ところが、翌月この企業は倒産してしまった。ベテランアナリストの指摘にあった通り、盤石な収益源を持たないまま財テクに依存してきた経営に無理が生じたのだ。市場の過熱感も最高潮に達していたため債権の焦げ付きを懸念した銀行が、融資の引き揚げか金利の引き上げのどちらかを選択するように経営陣に打診し、結果として融資が引き揚げられたのだ。そしてたちどころに資金繰りが悪化して手形の不渡りが発生してしまったのであった。
温厚な上司のおかげでJ氏は幸いにもアナリストの職を解かれずに済んだものの、ベテランアナリストと自分の力量の差を痛烈に感じた、と後日語っていた。
このようなコントロールイリュージョンにまつわる失敗談は、それこそ枚挙に暇がない。かつて市場関係者を震撼させたエンロンの破綻前夜、大手証券会社のアナリストはこぞって、「これからはエンロンの時代」ともてはやしていた。

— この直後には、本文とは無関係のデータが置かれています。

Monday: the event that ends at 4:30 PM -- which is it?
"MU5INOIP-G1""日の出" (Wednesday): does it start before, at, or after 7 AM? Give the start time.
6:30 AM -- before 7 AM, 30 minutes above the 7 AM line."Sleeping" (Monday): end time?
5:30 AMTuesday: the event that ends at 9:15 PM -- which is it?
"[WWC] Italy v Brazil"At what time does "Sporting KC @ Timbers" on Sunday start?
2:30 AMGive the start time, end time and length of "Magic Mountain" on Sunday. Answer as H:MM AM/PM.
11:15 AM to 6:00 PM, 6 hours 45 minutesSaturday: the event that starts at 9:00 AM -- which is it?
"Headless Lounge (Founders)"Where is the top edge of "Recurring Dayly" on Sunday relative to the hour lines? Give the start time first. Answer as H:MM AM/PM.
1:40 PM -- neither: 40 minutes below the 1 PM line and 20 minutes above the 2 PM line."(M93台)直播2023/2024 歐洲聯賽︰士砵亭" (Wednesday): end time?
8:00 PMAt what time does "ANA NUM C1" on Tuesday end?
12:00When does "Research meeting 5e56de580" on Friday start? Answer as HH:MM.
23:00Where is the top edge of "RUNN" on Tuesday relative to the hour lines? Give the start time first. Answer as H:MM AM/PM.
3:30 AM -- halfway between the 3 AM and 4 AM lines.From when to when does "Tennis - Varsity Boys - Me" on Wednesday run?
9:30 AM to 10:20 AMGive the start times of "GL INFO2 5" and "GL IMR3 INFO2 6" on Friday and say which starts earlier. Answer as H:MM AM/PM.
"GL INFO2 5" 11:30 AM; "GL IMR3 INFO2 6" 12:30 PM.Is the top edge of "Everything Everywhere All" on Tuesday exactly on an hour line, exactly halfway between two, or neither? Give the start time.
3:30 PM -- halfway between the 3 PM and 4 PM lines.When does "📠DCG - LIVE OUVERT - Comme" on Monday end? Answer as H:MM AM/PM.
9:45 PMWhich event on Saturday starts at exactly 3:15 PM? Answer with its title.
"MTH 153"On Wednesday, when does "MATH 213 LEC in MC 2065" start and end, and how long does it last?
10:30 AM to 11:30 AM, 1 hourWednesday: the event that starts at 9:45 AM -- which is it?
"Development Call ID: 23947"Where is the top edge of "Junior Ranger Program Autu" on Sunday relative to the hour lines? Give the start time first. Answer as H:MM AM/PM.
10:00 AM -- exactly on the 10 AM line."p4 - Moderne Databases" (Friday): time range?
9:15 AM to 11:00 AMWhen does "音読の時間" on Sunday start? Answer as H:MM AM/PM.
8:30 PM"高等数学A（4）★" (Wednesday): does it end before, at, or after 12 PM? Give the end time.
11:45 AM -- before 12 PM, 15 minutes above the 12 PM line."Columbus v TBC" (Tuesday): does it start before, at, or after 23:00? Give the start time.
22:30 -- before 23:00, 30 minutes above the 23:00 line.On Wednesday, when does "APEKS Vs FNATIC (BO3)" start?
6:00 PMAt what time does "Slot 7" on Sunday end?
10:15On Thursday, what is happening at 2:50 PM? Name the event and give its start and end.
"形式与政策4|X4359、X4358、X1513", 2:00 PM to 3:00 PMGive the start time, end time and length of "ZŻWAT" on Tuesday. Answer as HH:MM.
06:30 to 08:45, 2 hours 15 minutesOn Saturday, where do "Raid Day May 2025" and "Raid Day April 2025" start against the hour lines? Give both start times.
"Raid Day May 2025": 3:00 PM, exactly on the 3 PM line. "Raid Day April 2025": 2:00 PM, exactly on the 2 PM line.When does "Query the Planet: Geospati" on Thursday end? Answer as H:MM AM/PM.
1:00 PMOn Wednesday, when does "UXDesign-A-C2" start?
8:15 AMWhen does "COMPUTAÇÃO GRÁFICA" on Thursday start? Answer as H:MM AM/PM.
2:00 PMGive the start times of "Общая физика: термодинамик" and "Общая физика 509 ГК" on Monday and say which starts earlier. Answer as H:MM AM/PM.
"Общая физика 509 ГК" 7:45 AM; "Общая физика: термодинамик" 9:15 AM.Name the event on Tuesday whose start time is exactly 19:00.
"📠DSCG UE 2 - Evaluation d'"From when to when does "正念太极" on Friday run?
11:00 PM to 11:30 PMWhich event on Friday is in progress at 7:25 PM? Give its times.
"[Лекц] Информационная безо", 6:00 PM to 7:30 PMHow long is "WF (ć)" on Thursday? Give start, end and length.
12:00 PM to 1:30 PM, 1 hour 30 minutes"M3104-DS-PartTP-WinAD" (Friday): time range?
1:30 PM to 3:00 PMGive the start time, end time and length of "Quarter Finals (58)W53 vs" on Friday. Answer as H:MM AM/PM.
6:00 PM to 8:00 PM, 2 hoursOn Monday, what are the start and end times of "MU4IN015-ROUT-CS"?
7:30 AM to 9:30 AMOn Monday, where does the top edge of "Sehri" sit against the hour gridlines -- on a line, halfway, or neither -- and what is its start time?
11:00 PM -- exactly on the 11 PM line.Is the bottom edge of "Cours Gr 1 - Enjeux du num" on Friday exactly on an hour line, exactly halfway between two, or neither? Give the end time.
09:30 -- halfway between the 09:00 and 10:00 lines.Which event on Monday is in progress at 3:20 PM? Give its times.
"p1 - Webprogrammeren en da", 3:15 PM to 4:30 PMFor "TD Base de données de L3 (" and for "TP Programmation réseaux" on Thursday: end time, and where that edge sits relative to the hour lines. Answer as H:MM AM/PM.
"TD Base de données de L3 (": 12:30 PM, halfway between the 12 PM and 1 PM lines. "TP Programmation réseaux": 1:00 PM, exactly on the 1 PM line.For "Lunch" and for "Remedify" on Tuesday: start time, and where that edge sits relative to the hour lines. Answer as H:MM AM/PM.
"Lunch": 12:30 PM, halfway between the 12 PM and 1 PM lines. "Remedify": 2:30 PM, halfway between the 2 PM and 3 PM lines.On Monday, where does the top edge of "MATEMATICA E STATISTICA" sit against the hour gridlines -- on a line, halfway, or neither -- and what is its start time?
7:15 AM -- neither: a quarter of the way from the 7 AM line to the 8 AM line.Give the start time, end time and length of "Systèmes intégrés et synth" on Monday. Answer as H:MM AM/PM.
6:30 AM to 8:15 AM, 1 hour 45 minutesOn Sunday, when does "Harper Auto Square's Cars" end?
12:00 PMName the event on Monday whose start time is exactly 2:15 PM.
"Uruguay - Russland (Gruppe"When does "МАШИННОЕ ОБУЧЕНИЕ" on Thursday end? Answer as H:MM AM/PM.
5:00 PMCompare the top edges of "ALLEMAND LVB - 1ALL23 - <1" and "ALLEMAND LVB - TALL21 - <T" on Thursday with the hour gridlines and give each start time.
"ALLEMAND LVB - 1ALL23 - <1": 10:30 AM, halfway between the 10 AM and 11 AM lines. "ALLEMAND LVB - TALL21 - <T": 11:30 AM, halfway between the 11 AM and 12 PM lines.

コントロールイリュージョンは情報が限定的な場合や「専門家」と称される職種ほど大きな影響を与えがちである。その意味では、アナリストの収益予想には常に主観的バイアスがかかっていると考えたほうがよいかもしれない。
こうした問題に対処するには、客観的に自分の考えを見直すしかない。そして、それは意外と簡単なことかもしれない。たとえば、新聞記事の中から自分の意思決定に関わるコメントを探す、あるいは、自分よりも経験を積んだ先輩のアドバイスを参考にしたり、第三者の見解を自分の中に取り入れ、それを分析することなど、少しの注意で抜け出すことは可能な場合もある。常に、自分の論理展開を客観的に振り返り、他者の意見を取り入れることで、失敗のストレスを軽減させることができるのだ。